- [Collected data]:
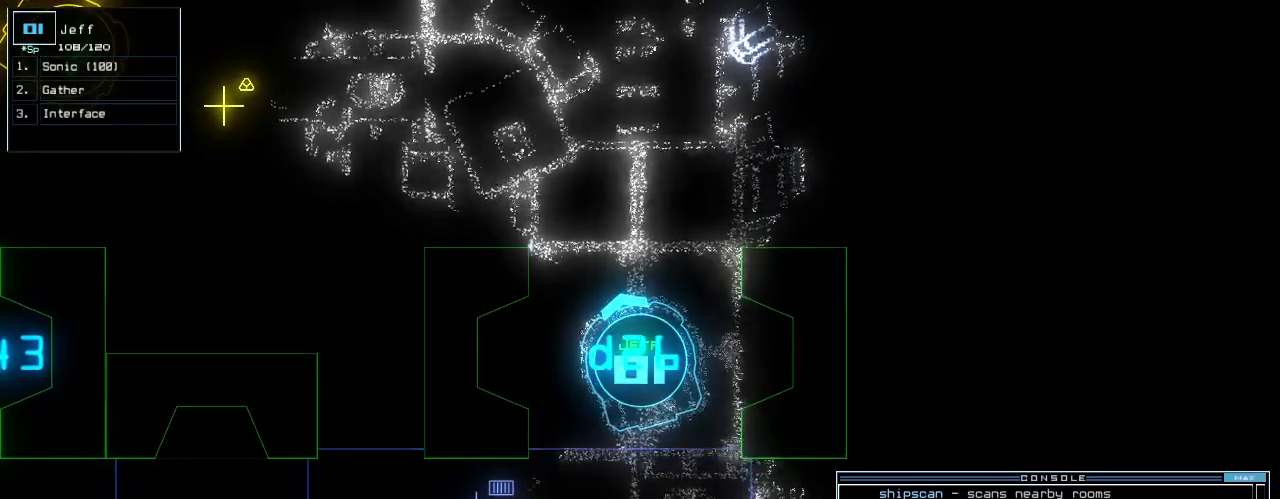
{"keys": ["6"], "events": []}
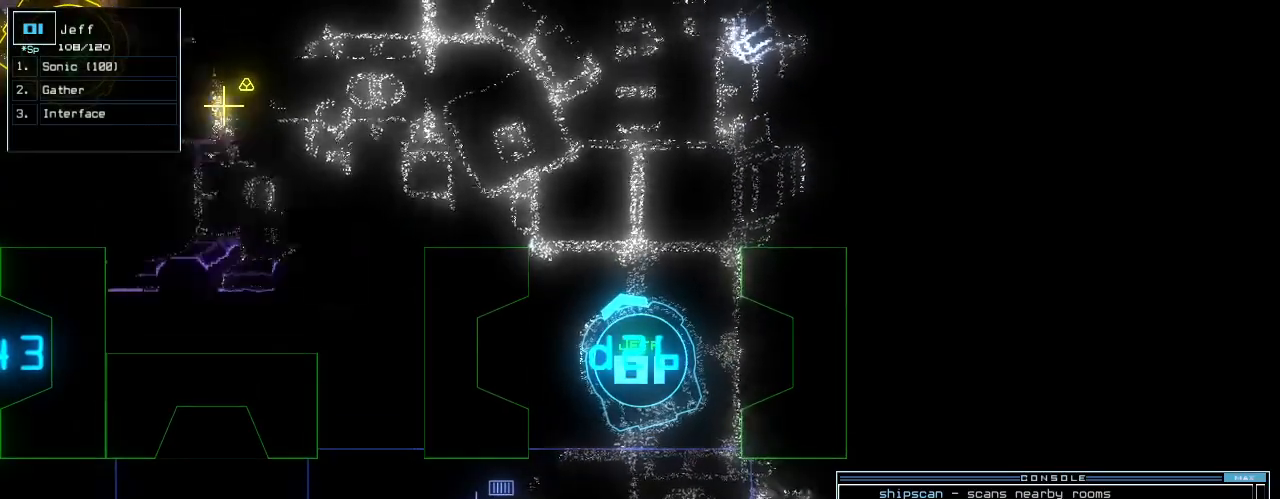
{"keys": ["6"], "events": []}
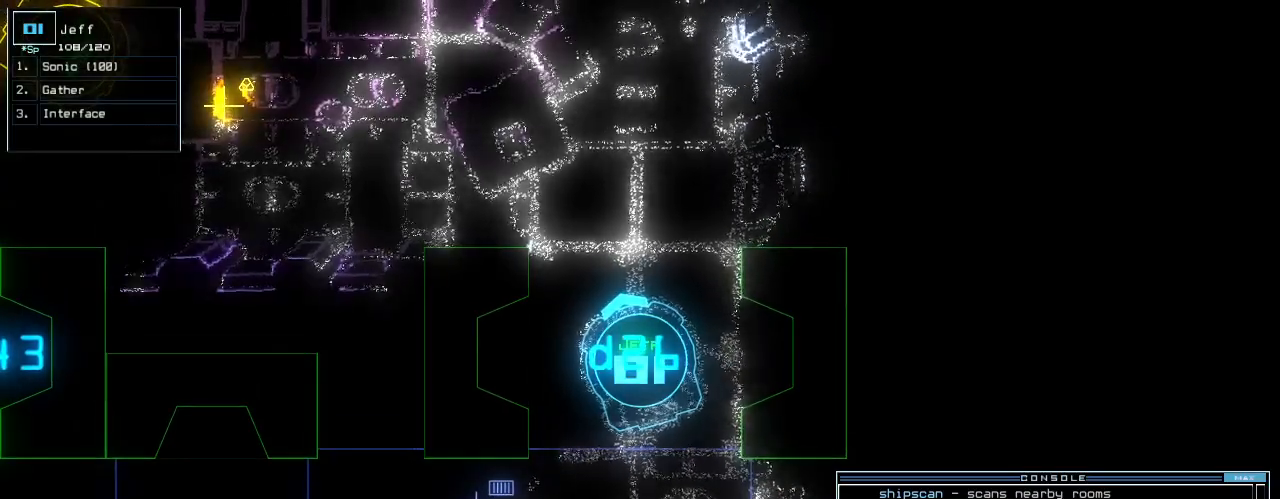
{"keys": ["down", "right"], "events": [[271, "right", "down"], [292, "down", "down"], [396, "6", "up"]]}
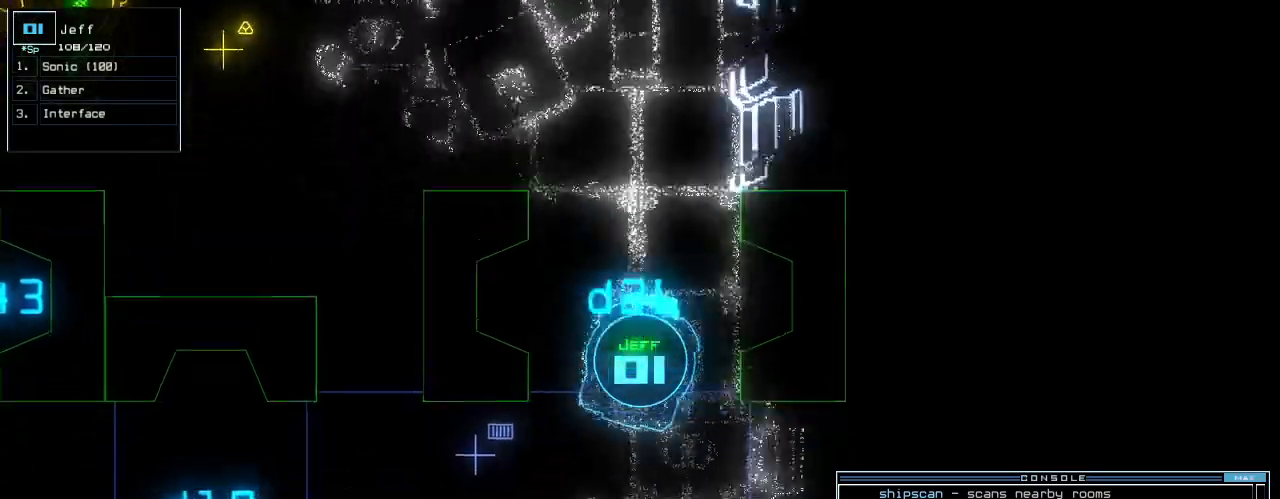
{"keys": ["down", "right"], "events": [[188, "right", "up"], [479, "right", "down"]]}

- [Your objective]: Set aside each line above that includes the string "right" and report it.

- [Exercise answer]:
{"keys": ["down", "right"], "events": [[271, "right", "down"], [292, "down", "down"], [396, "6", "up"]]}
{"keys": ["down", "right"], "events": [[188, "right", "up"], [479, "right", "down"]]}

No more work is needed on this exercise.